The coarctation of the aorta can be opened up from the inside using the balloon dilation method or by placing an internal stent. The catheterization procedure usually takes several hours and is performed under anesthesia.

The patients are strictly observed overnight in the hospital and can otherwise resume their normal activities within a few days of the procedure. In case stents are placed, aspirin is recommended for a number of months to prevent the formation of blood clots.

Other precautions to prevent the risk of infection are also needed. Antibiotics are given before general dental work and some other usual medical procedures (this is known as bacterial endocarditis prophylaxis).

Following the successful treatment, the patients with coarctation of the aorta are able to lead a normal lifestyle and most likely have a near-normal lifespan. However, limited exercise restrictions can be indicated for the patients with continued aortic obstruction, high blood pressure or dilation of the aorta. These patients need lifelong regular cardiology evaluations with imaging of their heart so that they can be monitored for later problems.

Recoarctation is more prevalent when the repair is done during infancy. Balloon angioplasty is the usual treatment option for recoarctation, although repeated surgery can be indicated for some patients.

Complications of Coarctation of the Aorta

High blood pressure

High blood pressure is usually common in patients with coarctation as they get older, even after successful repair through either surgery or catheterization, and they need antihypertensive medications for a long time.

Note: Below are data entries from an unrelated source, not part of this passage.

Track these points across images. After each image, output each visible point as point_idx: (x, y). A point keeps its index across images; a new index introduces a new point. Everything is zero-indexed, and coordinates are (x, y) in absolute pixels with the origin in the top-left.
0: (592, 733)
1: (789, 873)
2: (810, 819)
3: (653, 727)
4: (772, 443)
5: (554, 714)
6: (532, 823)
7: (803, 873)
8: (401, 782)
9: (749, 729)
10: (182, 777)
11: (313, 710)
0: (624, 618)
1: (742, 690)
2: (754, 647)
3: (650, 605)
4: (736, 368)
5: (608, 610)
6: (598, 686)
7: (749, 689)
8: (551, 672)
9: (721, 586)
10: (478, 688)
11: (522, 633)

This problem is more likely to occur when the intervention is done in older children or adults.

High blood pressure can lead to thickening of the heart muscle and can bring about changes in the blood vessels.

The elevated blood pressure increases the risk of stroke, coronary artery disease, kidney damage, and other health problems. It is very important to maintain normal blood pressure for future health.


The repaired area of the aorta—either by surgery or catheterization—may become narrowed again, which is called recoarctation. With recoarctation, the pre-treatment blood pressure difference between the arms and legs (major sign for diagnosis of the coarctation of the aorta) on physical examination returns and further evidence of aortic obstruction is observed via echocardiogram or MRI.


Aneurysms—i.e., weakening of the walls of the aorta—can also occur at the site of the repair after both surgery and catheterization, although the significance of this is still unclear to the clinicians and surgeons.

Bicuspid aortic valve stenosis

The bicuspid aortic valve, which is often associated with the coarctation of the aorta, may develop some sort of narrowing (termed as stenosis) or leaking (termed as regurgitation) over time and thus require further treatment.